Momo es el epicentro sobre el que gira toda la historia. Una protagonista «con mayúsculas» y a la que el dibujante hace destacar con el detalle de sus trazos. Con pocas líneas pero muy acertadas consigue toda la expresividad del rostro de la pequeña. Una mirada de ojos grandes y azules perfectamente enmarcados por unas juguetonas cejas que hablan sin palabras. Unas cejas negras, gruesas y alargadas que Hotin utiliza a su antojo y las convierte en el principal elemento comunicador del rostro de Momo. Pequeños cambios en la alineación de estas cejas trasmiten a la perfección las emociones de la pequeña. Sentimos su felicidad, su ira, su sorpresa o su tristeza y todo ello tan sólo con una simple mirada bien trazada.

La campiña normanda

Momo, el secreto de la infancia feliz

Creo que todos estamos de acuerdo en que la niñez debería ser, de forma natural, el periodo más genuinamente hermoso de la vida. Aunque desgraciadamente esta no es una verdad universal, la historia de Momo, desprende ese maravilloso olor de la infancia feliz, un olor que impregna todo el cuento. Como lector adulto he rememorado los momentos más felices de mi infancia y me he sentido niña otra vez. Aunque fuera por unos instantes recuperé la perdida inocencia, la sana capacidad de disfrutar sin freno, las ganas de descubrir un mundo nuevo y de sentirlo todo con más intensidad. No cabe duda de que es un libro para leer de una sentada.

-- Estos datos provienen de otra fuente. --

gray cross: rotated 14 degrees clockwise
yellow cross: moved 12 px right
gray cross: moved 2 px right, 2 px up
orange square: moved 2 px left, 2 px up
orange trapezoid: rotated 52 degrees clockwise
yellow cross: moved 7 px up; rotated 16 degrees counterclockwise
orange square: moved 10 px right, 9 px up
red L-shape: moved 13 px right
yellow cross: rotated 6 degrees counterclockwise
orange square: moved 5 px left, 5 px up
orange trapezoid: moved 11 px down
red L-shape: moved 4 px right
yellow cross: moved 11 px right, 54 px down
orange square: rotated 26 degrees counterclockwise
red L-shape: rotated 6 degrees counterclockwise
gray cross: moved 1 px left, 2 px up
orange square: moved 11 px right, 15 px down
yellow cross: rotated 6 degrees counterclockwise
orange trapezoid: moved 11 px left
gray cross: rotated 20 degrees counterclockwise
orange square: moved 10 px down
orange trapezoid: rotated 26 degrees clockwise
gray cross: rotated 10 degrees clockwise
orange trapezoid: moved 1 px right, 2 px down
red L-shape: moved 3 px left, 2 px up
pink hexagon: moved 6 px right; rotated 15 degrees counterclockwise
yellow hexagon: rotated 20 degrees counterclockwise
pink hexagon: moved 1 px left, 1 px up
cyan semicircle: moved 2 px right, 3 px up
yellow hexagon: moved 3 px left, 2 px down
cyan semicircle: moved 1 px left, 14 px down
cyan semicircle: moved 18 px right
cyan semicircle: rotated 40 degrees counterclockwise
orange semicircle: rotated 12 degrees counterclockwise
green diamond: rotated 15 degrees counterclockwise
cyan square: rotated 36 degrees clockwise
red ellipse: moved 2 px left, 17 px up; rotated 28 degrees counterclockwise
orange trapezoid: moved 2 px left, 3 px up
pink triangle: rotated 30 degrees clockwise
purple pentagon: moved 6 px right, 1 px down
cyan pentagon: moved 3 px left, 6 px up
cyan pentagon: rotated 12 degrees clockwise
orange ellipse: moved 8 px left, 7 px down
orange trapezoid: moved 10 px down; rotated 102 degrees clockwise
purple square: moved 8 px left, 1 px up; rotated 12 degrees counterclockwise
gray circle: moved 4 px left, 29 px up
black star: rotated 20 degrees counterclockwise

Pero esta historia supera con mucho el objetivo del entretenimiento y llega a tocarnos el corazón. Nos recuerda olvidados valores humanos como el amor incondicional. La amistad verdadera. La confianza. La sinceridad o la lealtad. Importantes valores para inculcar a un niño. Además, de forma muy sutil, el cuento trasmite gran parte de los «secretos» para la infancia feliz de cualquier niño. Darle amor incondicional y educarle con cariño. Permitirle que tenga responsabilidades adecuadas a su edad e incentivar su autonomía. Trasmitirle confianza, seguridad y tranquilidad. Y por encima de todo, dejarle siempre ser un niño, no cortar las alas de su imaginación, preservar la magia de su inocencia y protegerle de las innecesarias preocupaciones de un adulto. Eso sí, nunca ocultarle hechos importantes inherentes a la propia vida como el dolor, la enfermedad o la muerte sino ayudarle a entenderlos como una parte inseparable de ella.

Sobre la edicion de Norma Editorial

Norma editorial publica este integral de Momo en un tomo en tapa dura sin sobrecubiertas. En el interior papel con acabado brillo de máxima calidad. La edicion no incluye ningún extra.

MOMO
Autores
: Jonathan Garnier, Rony Hotin
Colección: INFANTIL Y JUVENIL
Serie: MOMO
Formato: Cartoné
Tamaño: 22 x 29,3
Páginas: 180 color
ISBN: 978-84-679-3961-3
PVP: 24,95 € en Amazon (Un 5% de descuento para lectores de La Comicteca)

MOMO

NUESTRA NOTA - 85%

85%

Simplemente precioso

Un cuento entrañable y divertido que no sólo rememora los momentos más felices de nuestra infancia sino que, evocando a Hayao Miyazaki, escarba en el mundo de las emociones y los sentimientos para trasmitir un mensaje mucho más denso y profundo.